### Brain-hacking 101

Author: [**Ariel Rokem**](http://arokem.org), [**The University of Washington eScience Institute**](http://escience.washington.edu)

### Hack 1: Read your data into an array

When you conduct a neuroimaging experiment, the computer that controls the scanner and receives the data from the scanner saves your data to a file. Neuroimaging data appears in many different file formats: `NiFTI`, `Minc`, `Dicom`, etc. These files all contain representations of the data that you collected in the form of an **array**. 

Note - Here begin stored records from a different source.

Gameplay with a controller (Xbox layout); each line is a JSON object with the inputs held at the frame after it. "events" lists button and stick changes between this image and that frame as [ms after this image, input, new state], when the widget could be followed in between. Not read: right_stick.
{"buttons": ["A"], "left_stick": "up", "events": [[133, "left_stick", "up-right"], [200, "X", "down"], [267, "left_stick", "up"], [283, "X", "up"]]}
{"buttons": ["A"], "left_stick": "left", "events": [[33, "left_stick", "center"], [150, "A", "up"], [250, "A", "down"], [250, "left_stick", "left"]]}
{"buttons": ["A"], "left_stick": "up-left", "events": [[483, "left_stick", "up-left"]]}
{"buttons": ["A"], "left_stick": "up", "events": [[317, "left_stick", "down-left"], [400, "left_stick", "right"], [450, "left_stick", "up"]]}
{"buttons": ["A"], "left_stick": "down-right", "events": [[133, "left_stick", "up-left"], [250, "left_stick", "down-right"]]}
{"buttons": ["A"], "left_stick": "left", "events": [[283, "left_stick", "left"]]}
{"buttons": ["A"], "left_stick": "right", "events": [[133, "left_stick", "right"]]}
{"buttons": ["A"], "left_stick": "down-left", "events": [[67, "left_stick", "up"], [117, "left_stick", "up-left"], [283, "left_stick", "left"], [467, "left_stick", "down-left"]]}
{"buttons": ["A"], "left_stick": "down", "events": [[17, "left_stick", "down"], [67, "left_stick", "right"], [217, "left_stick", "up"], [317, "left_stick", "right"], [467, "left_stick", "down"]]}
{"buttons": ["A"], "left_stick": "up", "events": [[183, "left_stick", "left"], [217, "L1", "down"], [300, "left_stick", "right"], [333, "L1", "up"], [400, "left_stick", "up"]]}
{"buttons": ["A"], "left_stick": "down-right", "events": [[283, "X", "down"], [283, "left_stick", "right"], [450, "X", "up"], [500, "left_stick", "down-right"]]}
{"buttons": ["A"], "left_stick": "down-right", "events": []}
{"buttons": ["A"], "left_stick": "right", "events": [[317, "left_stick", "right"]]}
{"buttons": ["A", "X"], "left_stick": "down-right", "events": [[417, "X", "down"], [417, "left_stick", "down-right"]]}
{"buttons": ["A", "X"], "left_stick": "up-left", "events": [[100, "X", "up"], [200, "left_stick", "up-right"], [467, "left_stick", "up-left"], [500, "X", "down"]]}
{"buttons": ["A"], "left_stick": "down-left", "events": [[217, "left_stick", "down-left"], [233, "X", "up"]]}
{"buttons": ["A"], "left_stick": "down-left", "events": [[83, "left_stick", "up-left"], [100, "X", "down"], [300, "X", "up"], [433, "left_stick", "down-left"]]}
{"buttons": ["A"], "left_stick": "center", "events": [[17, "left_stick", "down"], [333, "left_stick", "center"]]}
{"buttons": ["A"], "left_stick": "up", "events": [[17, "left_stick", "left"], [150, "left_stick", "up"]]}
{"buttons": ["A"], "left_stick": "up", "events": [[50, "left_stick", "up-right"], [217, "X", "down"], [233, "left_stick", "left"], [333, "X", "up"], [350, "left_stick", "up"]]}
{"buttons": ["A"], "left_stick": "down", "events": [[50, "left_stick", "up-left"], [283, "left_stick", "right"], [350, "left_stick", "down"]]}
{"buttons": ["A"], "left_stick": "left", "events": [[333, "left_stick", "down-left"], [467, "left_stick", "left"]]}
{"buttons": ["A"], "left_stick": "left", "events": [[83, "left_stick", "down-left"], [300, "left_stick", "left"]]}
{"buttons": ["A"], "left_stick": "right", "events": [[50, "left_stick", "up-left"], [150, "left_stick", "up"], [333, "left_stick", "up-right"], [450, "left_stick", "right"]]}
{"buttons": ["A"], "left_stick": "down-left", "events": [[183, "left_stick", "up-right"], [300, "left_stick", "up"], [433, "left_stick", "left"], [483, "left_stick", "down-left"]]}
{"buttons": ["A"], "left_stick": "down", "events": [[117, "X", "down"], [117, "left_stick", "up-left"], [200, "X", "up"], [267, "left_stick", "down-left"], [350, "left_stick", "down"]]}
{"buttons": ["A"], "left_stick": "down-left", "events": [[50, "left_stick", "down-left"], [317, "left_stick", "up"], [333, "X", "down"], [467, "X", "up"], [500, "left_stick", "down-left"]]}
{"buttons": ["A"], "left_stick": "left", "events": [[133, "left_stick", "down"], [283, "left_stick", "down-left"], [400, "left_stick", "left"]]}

What is an array? It is a way of representing the data in the computer memory as a *table*, that is *multi-dimensional* and *homogenous*.

What does this mean? 

- *table* means that you will be able to read all or some of the numbers representing your data by addressing the variable that holds your array. It's like addressing a member of your lab to tell you the answer to a question you have, except here you are going to 'ask' a variable in your computer memory. Arrays are usually not as smart as your lab members, but they have very good memory.

- *multi-dimensional* means that you can represent different aspects of your data along different axes. For example, the three dimensions of space can be represented in different dimensions of the table:

![Arrays](./images/array.svg)

- *homogenous* actually means two different things: 
    - The shape of the array is homogenous, so if there are three items in the first column, there have to be three items in all the columns. 
    - The data-type is homogenous. If the first item is an integer, all the other items will be integers as well.

To demonstrate the properties of arrays, we will use the [`numpy`](https://numpy.org) library. This library contains implementations of many scientifically useful functions and objects. In particular, it contains an implementation of arrays that we will use throughout the folllowing examples.

In [1]:
import numpy as np

In [2]:
# Numpy is a package. To see what's in a package, type the name, a period, then hit tab
#np?
#np.

In [3]:
# Some examples of numpy functions and "things":
print(np.sqrt(4))
print(np.pi)  # Not a function, just a variable
print(np.sin(np.pi)) # A function on a variable :) 

2.0
3.14159265359
1.22464679915e-16


### Numpy arrays (ndarrays)

Creating a NumPy array is as simple as passing a sequence to `np.array` 

In [4]:
arr1 = np.array([1, 2.3, 4])   
print(type(arr1))
print(arr1.dtype)
print(arr1.shape)

<type 'numpy.ndarray'>
float64
(3,)


In [5]:
print(arr1)

[ 1.   2.3  4. ]


### You can create arrays with special generating functions: 

`np.arange(start, stop, [step])`

`np.zeros(shape)`

`np.ones(shape)`

In [6]:
arr4 = np.arange(2, 5)
print(arr4)
arr5 = np.arange(1, 5, 2)
print(arr5)
arr6 = np.arange(1, 10, 2)
print(arr6)

[2 3 4]
[1 3]
[1 3 5 7 9]


## Exercise : Create an Array

Create an array with values ranging from 0 to 10, in increments of 0.5.

Reminder: get help by typing np.arange?, np.ndarray?, np.array?, etc.

### Arithmetic with arrays

Since numpy exists to perform efficient numerical operations in Python, arrays have all the usual arithmetic operations available to them. These operations are performed element-wise (i.e. the same operation is performed independently on each element of the array).

In [85]:
A = np.arange(5)
B = np.arange(5, 10)

print (A+B)

print(B-A)

print(A*B)

[ 5  7  9 11 13]
[5 5 5 5 5]
[ 0  6 14 24 36]


### What would happen if A and B did not have the same `shape`?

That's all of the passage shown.